La Belle Dame Sans Merci, Francis Dicksee, c. Bristol Art Museum and Gallery

Let’s start with the definition of to romanticize, according to the Merriam-Webster Dictionary: “to make romantic : treat as idealized or heroic.”

I would argue that authors of fictional novels and stories are almost obligated to be natural-born romantics. What is a novel if not an idealized telling of scenarios coming from real life. Your typical romance plot will have at least a few tropes such as “enemies to lovers”, or “the knight in shining armor”. These are tropes for a reason, in that they are reoccurring themes that create the ideal outcome and overall fantasy that the reader is drawn to because they cannot find it in the real world.

Even books dealing with dark themes like post-apocalyptic dystopias present them in a romanticized manner. Having a modded dune buggy a la Mad Max is probably not the most likely outcome in the case of a post-nuclear war world, but it fits in perfectly to a fantasy world with characters whose exaggerated personalities make them living caricatures.

Even suffering is romantic in many novels.
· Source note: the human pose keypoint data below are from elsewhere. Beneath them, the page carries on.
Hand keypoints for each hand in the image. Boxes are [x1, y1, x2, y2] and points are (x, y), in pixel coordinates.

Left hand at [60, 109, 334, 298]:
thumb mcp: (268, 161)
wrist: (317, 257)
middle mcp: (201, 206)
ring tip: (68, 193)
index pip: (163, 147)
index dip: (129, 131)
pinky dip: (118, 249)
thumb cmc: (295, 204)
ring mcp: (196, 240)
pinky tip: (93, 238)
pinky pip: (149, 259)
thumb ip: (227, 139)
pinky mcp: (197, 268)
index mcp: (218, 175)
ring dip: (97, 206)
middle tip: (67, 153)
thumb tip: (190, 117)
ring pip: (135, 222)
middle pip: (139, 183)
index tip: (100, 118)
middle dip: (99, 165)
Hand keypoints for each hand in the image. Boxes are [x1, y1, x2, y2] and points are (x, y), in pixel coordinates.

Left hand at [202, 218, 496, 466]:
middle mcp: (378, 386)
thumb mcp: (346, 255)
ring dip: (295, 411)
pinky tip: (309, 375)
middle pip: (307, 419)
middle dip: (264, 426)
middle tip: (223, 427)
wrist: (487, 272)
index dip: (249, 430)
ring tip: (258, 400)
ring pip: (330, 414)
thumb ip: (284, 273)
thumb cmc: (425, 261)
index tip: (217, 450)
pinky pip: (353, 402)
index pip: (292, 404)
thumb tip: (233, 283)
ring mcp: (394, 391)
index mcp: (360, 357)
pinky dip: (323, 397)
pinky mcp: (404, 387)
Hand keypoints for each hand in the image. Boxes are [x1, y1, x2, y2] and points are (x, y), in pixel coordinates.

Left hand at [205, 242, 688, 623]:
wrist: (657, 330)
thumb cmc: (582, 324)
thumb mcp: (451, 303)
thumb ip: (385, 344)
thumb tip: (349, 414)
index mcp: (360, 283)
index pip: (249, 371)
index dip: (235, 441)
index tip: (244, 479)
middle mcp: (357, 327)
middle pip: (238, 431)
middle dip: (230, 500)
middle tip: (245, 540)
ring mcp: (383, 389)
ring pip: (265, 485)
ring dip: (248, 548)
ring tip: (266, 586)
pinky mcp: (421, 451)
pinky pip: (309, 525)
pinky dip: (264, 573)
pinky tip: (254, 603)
How can you capture the human condition and evoke an emotional response in the reader if you do not romanticize even the darkest parts of your character’s journey.

Given this, the writer needs to be able to see the world through rose-tinted glasses in order to craft these fantastical stories which allow the reader to escape the mundane and explore the limits of their imaginations.

What do you think? Is the writer always a romantic at heart?